— Start Passage shown —

Also Known As: one-sided argument suppressed counterargument failure to steelman
Discourse Mechanics ID: show_other_side_deficit

Definition

The 'show the other side' deficit occurs when an argument or presentation fails to acknowledge, address, or fairly represent opposing viewpoints, counterarguments, or alternative explanations. A one-sided presentation may appear thorough but is fundamentally incomplete because it never stress-tests its own claims. This deficit is particularly insidious when audiences are unaware of what they are not being told and mistake a one-sided argument for a comprehensive analysis.

Examples

A documentary about organic farming interviews 12 organic farmers and advocates, showing lush fields and happy consumers. It never interviews conventional farmers, food scientists, or economists who could discuss trade-offs like lower yields, higher costs, or limited scalability. The viewer leaves thinking the case for organic farming is beyond dispute.

A news segment on rising urban rents interviews three young renters struggling to afford housing, a tenant advocacy group, and a city councilmember pushing for rent control. No landlords, property economists, or housing developers are interviewed to explain the supply-side dynamics or potential drawbacks of rent control.

— End Passage shown —
— Start Data provided —

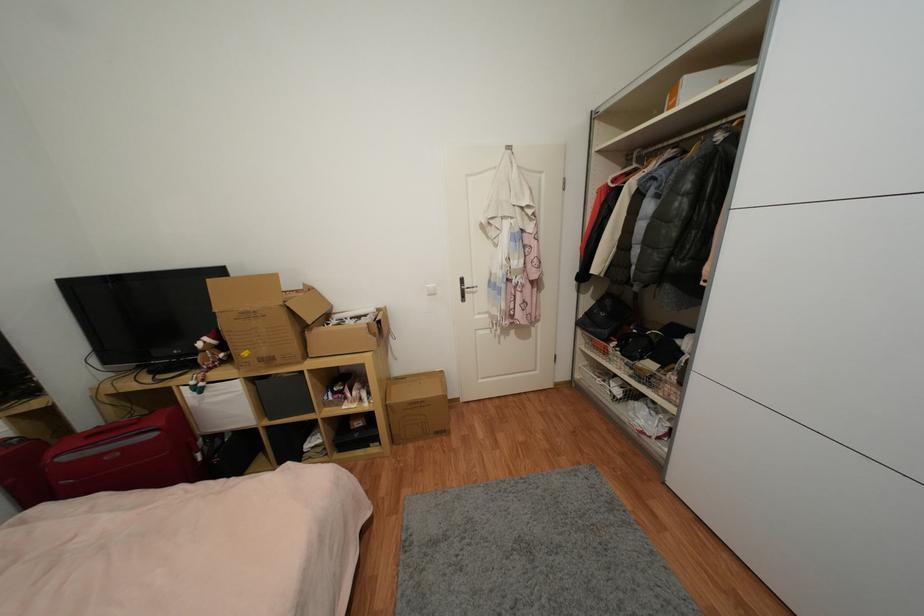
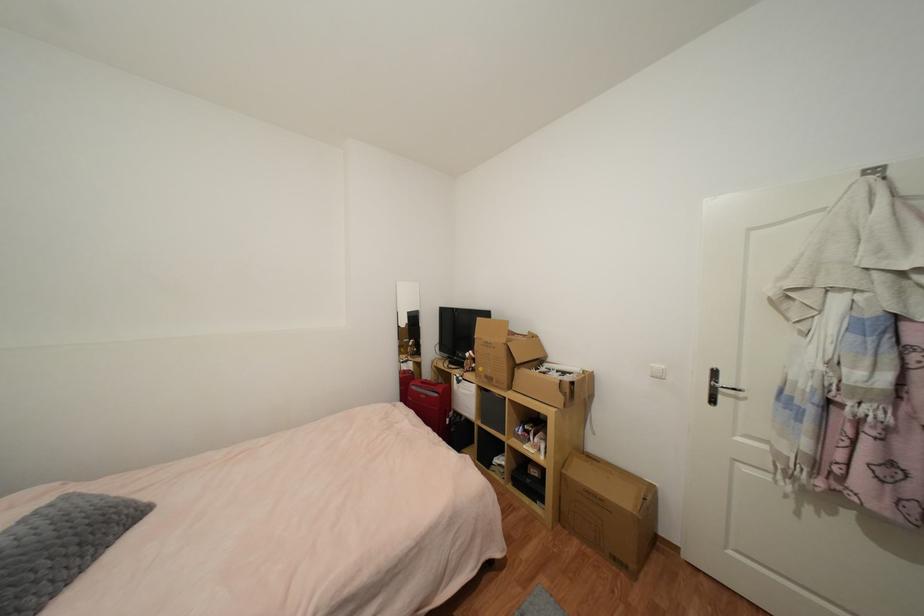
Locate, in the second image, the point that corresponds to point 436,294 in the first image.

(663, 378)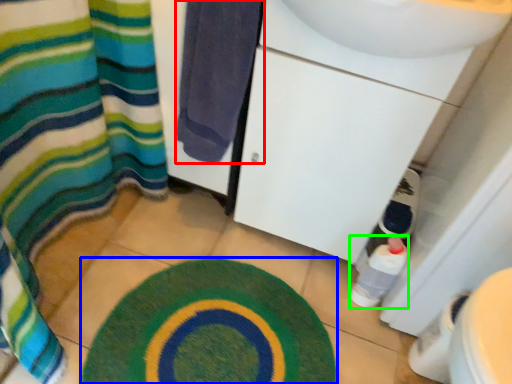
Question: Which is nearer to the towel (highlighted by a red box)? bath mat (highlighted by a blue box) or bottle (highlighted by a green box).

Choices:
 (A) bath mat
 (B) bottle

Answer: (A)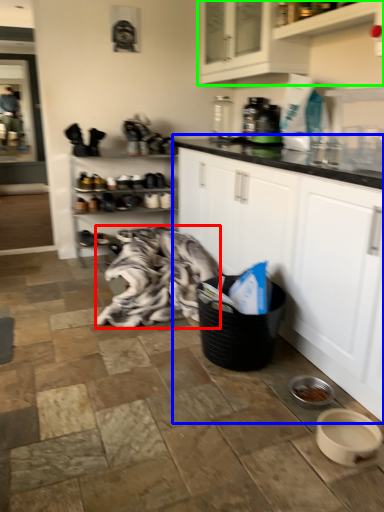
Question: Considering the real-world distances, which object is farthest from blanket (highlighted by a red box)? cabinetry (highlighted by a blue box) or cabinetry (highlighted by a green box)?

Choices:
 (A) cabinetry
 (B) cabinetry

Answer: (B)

— End Data provided —
— Start Data provided —

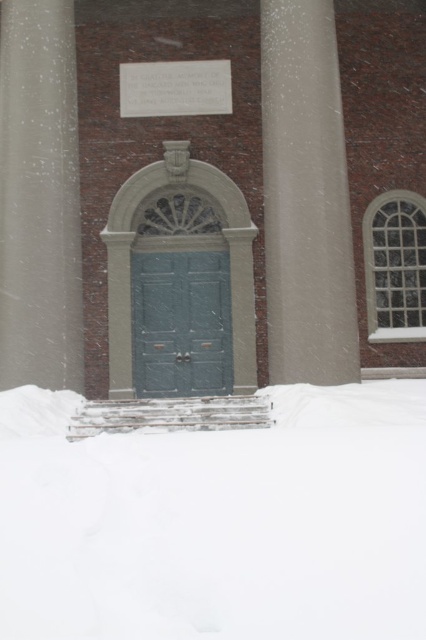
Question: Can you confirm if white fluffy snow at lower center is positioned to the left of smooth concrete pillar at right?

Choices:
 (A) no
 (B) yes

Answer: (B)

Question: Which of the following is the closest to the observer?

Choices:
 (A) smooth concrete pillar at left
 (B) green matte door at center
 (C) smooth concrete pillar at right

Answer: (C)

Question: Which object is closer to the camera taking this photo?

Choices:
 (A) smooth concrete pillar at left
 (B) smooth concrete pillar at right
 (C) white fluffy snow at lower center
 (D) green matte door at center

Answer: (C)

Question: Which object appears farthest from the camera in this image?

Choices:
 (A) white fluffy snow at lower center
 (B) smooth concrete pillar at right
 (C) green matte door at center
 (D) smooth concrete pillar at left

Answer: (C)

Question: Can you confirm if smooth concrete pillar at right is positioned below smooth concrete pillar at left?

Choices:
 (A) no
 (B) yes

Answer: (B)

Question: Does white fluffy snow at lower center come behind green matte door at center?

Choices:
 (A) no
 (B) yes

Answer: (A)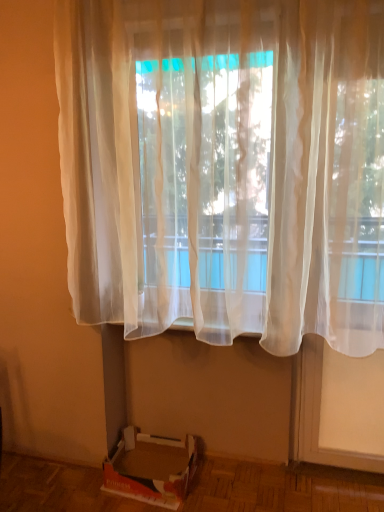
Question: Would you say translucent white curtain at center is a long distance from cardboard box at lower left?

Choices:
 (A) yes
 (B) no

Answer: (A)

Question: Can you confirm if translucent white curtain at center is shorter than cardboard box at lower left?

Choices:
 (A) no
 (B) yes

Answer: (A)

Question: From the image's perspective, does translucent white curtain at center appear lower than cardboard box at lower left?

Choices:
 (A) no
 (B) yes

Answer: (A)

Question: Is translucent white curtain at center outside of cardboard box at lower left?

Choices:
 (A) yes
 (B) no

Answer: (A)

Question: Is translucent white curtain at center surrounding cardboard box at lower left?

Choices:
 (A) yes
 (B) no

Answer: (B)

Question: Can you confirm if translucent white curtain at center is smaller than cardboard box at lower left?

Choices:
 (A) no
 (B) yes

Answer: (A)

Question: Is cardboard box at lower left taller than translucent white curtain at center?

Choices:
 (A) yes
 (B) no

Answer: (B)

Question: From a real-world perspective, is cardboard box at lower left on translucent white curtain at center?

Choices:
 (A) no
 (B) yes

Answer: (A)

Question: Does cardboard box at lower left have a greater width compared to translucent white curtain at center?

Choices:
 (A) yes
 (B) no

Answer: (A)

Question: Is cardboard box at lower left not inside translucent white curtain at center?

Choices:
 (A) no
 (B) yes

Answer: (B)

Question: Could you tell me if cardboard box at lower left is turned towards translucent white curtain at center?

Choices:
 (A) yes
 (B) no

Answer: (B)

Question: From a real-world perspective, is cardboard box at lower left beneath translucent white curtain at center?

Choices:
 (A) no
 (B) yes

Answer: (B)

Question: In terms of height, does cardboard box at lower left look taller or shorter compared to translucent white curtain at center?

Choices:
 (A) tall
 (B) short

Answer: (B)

— End Data provided —

§ **Exercises**:
A - In the passage on one-sided argument, how many organic farmers and advocates does the documentary interview?
B - Reproduce word for word everything in the passage on one-sided argument from "The 'show the" down to "a comprehensive analysis.".

§ **Answers for this exercise**:
A - The documentary interviews 12 organic farmers and advocates.

B -
The 'show the other side' deficit occurs when an argument or presentation fails to acknowledge, address, or fairly represent opposing viewpoints, counterarguments, or alternative explanations. A one-sided presentation may appear thorough but is fundamentally incomplete because it never stress-tests its own claims. This deficit is particularly insidious when audiences are unaware of what they are not being told and mistake a one-sided argument for a comprehensive analysis.